● **Required action**: Work out how many lines in the entries below include the word "business", and give only that figure.

● **Supplied data**:
= Beginning of Section =
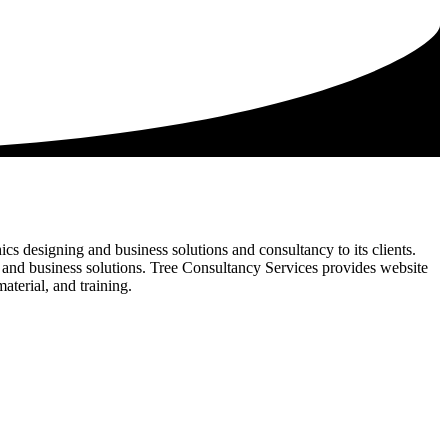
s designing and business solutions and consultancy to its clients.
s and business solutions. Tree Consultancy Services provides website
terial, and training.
= End of Section =
= Beginning of Section =
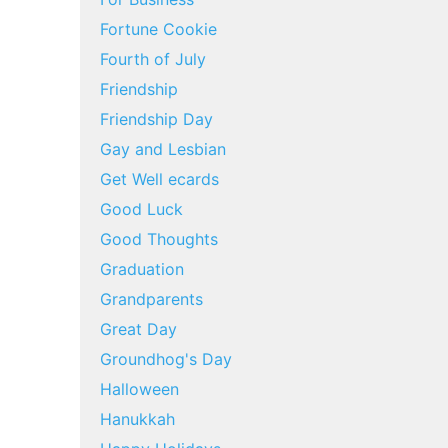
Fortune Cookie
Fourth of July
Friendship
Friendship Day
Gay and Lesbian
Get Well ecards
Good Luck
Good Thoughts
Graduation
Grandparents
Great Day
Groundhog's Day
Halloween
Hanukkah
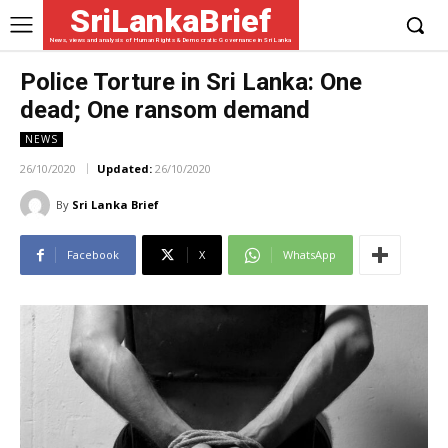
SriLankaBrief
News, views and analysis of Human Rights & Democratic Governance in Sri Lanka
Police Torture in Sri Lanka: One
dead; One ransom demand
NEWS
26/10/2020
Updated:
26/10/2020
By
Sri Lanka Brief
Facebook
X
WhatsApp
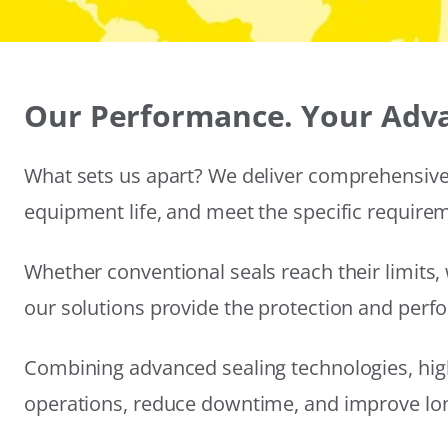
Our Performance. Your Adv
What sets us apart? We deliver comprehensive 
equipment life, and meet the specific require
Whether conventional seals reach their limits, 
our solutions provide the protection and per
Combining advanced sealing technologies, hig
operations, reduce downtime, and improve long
= End of Section =
= Beginning of Section =
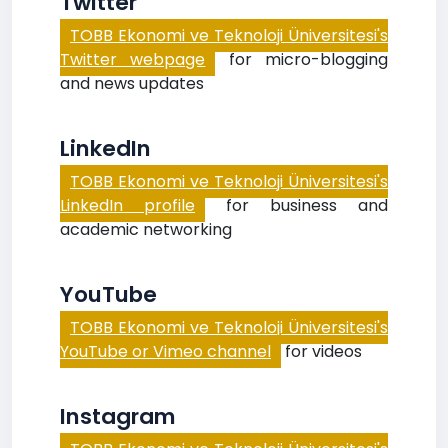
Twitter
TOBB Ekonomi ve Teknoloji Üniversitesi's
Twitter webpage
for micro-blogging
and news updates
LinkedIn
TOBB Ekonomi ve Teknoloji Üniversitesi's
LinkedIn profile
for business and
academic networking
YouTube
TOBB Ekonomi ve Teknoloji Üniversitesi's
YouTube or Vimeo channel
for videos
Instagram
= End of Section =
● **Task result**: 3